Nnenna E. Chukwukezie, Chuma C. Okoro, Immaculate C. Nwajagu


Heavy metal contamination of underground water due to natural and anthropogenic sources is a global environmental concern. Microbial remediation of a hydrocarbon-contaminated site can be accomplished with the help of a diverse group of microorganisms. The objectives of this project were to determine the bacterial diversity in a heavy metal contaminated region of Enyigba, Ebonyi state. Four samples were collected from the study area (Royal Mining Salt, Enyigba) and a control from Alex Ekwueme Federal University Ndufu-Alike, Ebonyi state in triplicates. The probable tolerant genera were identified using Enterotube which was based on biochemical reactions.
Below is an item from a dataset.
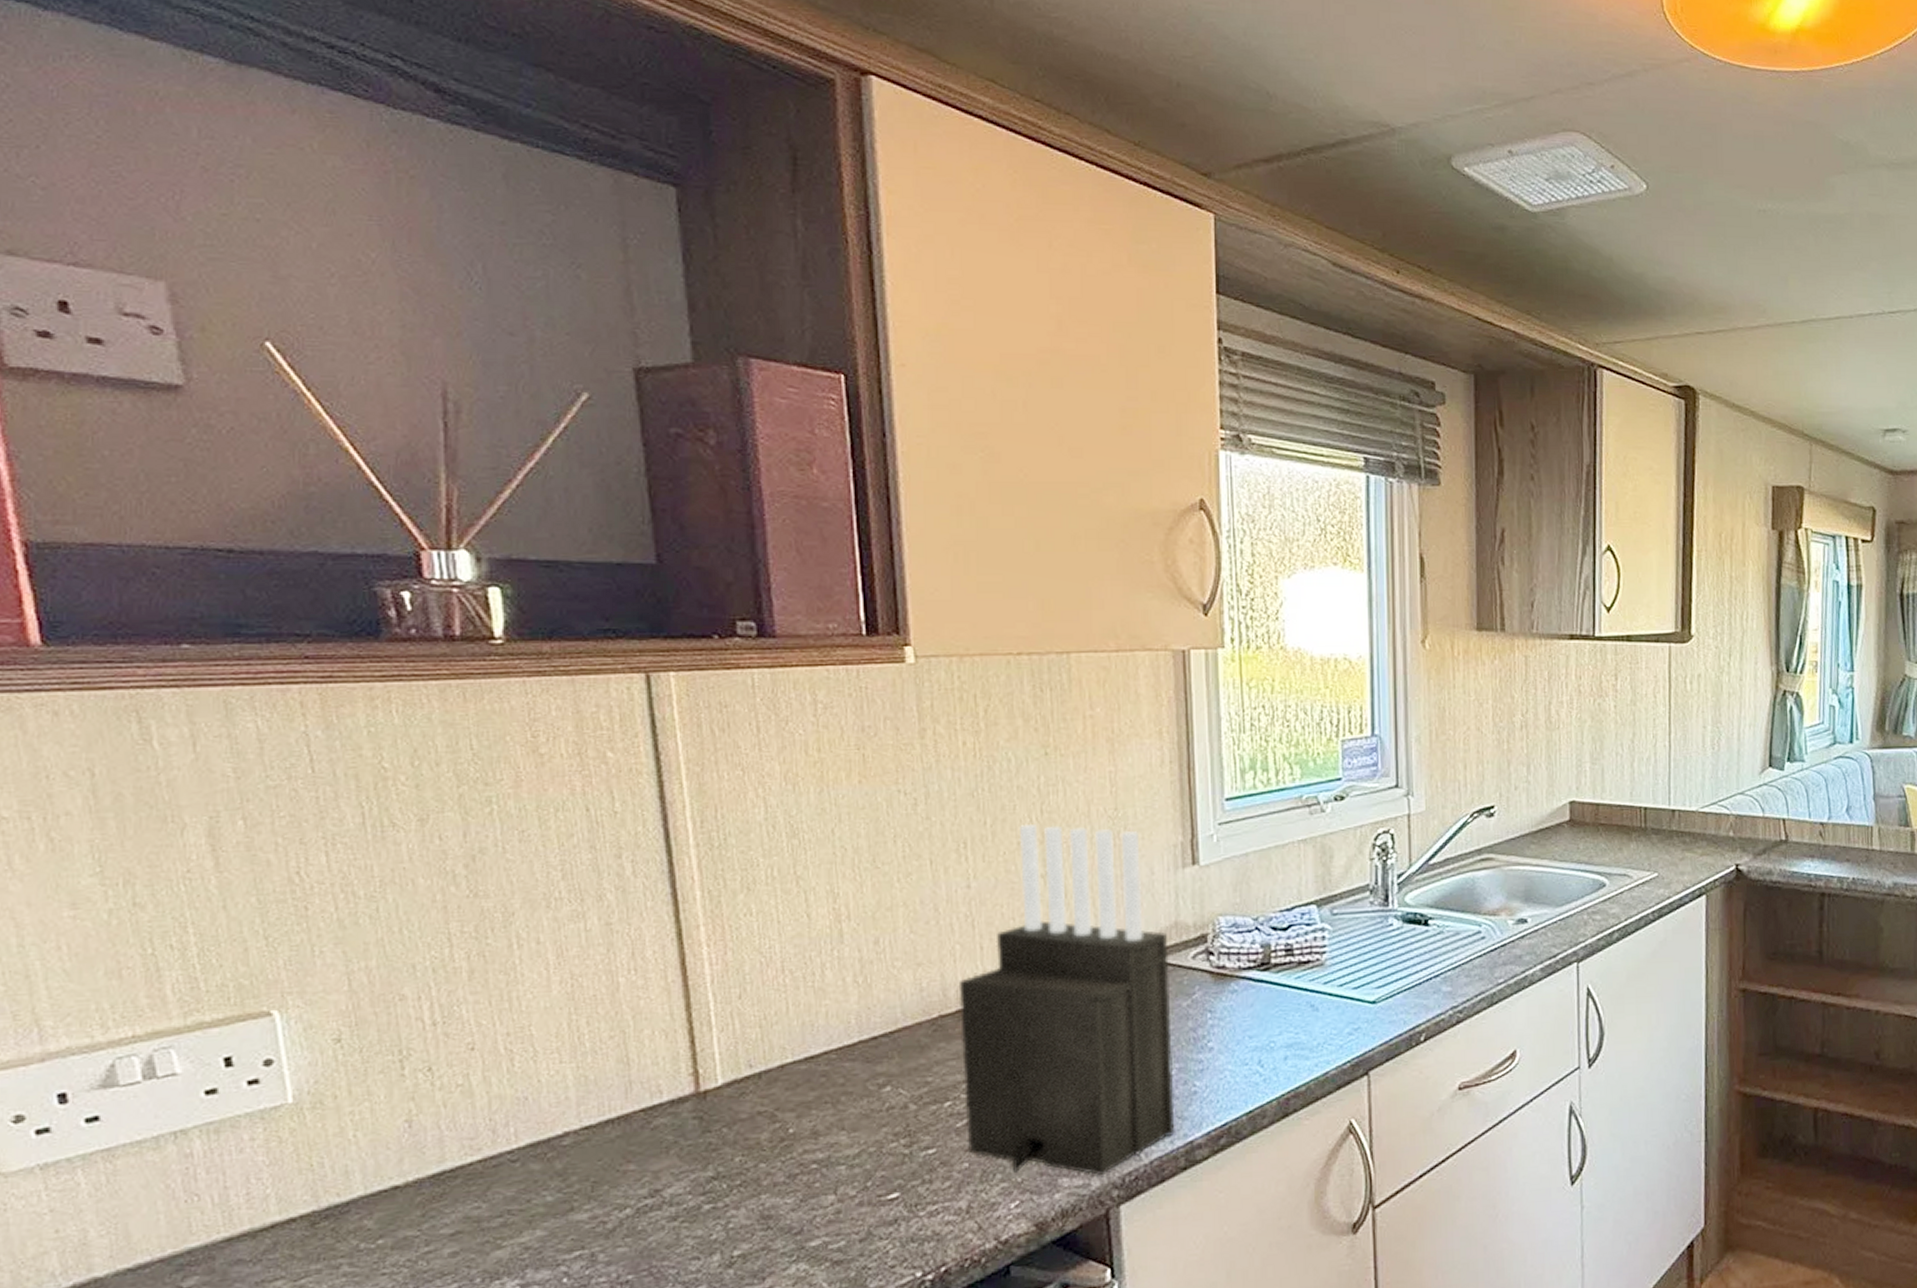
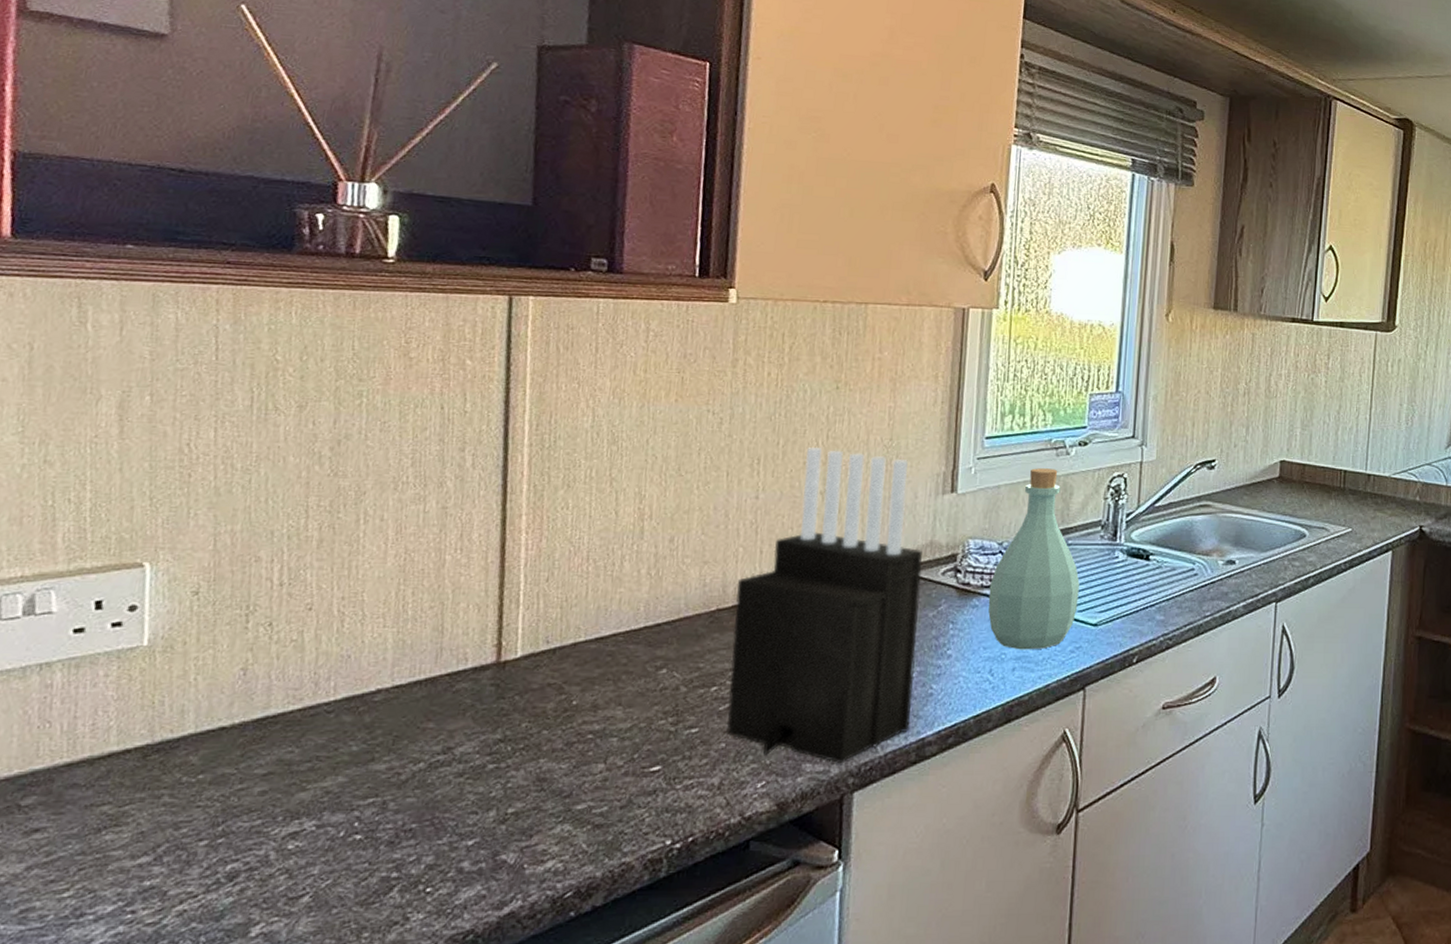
bottle: none [1248,829,1352,1036] -> present [988,468,1080,650]

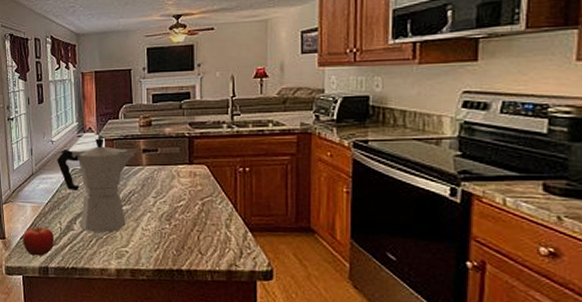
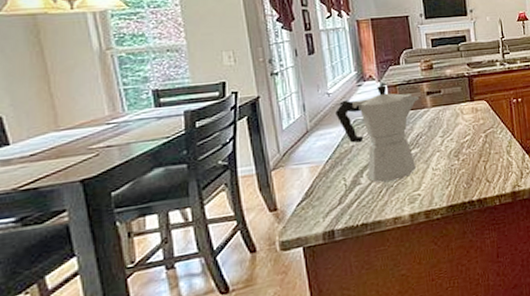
fruit: present [23,225,55,256] -> none [300,187,340,222]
The physico-chemical parameters were analyzed and the different concentrations of heavy metals (Zinc, lead, Cadmium, Chromium and Arsenic) were determined using AAS (Atomic Absorption Spectrometer) and its corresponding effects on bacterial communities were determined using the statistical package IBM SPSS Version 22.0. The dominant genera isolated were Pseudomonas spp, Acinetobacter spp, Vibrio spp, and Enterobacter spp in descending order of abundance. The most tolerant genera were subsequently utilized by examining their potential to degrade hydrocarbon. This was achieved by checking the abilities of the isolates to produce biosurfactant and calculating the emulsification index. Pseudomonas spp (86%) was found to have the highest index, followed by Acinetobacter spp (67%). The presence of Sulphate reducing bacteria (SRB) and Acid producing bacteria (APB) were confirmed using API RP-38 and ZPRA-5 test broth respectively. Their presence was attributed to the high concentration of sulphate. This study summarizes the potentials of microbes in hydrocarbon degradation.